Entries that was stored as raw strings will eventually be replaced by ID's to the map as compaction clean things up.
2. Auto learning feature with mapping table per sstable.
This would be stage 2 of the implementation.
When starting to create a new SSTable, build a sampling of the most frequently occuring column names and gradually start mapping them to ID's.
Add the mapping table to the end of the SSTable or in a separate .map file (similar to index files) at the completion of sstable generation.
The initial id mapping could be further improved by maintaining a global map of column names. This "global map" would not be used for serialization/deserialization. It would be used to pre-populate the value for a sstable and would only be statistics to optimize things further by reducing the number of mapping variances between sstables and reducing the number of raw values getting stored a bit more.
The id map would still be local to each sstable in terms of storage, but having such statistics would allow you to dramatically reduce the size of a potentially shared id cache across sstables where a lot of mapping entries would be identical.
Some may feel that we would run out of memory quickly or use a lot of extra disk with maps per sstable, but I guess that we only really need to deal with the top few thousand entries in each sstable and this would not be a problem to keep in a idmap cache in terms of size.
This is really just the top X re-occuring column names or column name sub pattern
If you have more unique column entries that this in a sstable, this will probably not be the feature that will save the day anyway as the benefit per column entry will be quite small vs. the overhead and the entire feature should potentially disable itself automagically if there is no frequently repeating patterns.
3. I had some ideas for moving the mapping up from the serializer to allow things like streaming entries including id maps between nodes, but things do indeed quickly get ugly and I do not remember clearly how I had planned to do this.
The reason I isolated the mapping function to the serializer is that it looked incredibly messy to move this further "up" in the stack. Column sorts, range scans, lookukups...
Not fun at all and if the memtable is serialized anyway the memory consumption there and in disk cache is dramatically reduced.

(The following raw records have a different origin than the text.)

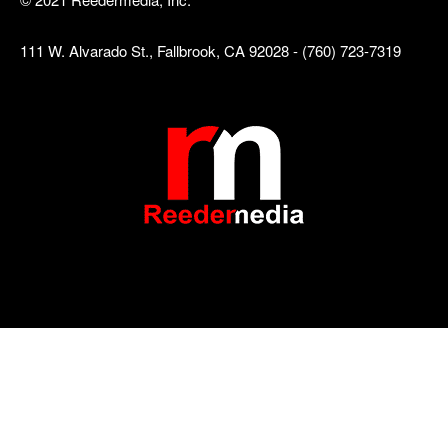
111 W. Alvarado St., Fallbrook, CA 92028 - (760) 723-7319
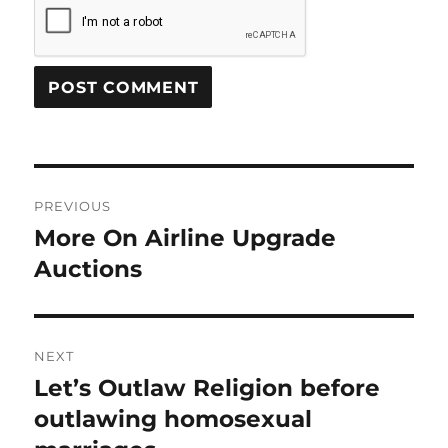
Post
PREVIOUS
navigation
More On Airline Upgrade
Previous
post:
Auctions
NEXT
Let’s Outlaw Religion before
Next
post:
outlawing homosexual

Also... with a global static map here at startup time, I actually share the mapped strings across most columns in memory anyway as I believe they all become pointers to my static complied in map (again, this gets a lot more trivial to make work very well if this is a startup config, but yes a bit less user unfriendly)
I haven't looked at the cassandra code for way to long now.
Has it become easier to get to know sstable version numbers in the serializer class now?
I could maybe check if someone in the team here would like to take a stab at moving this to latest cassandra and commit it if the above implementation seems interesting.
Part of it should be really easy to port as long as we can get a bit more info into the serializer/deserializer.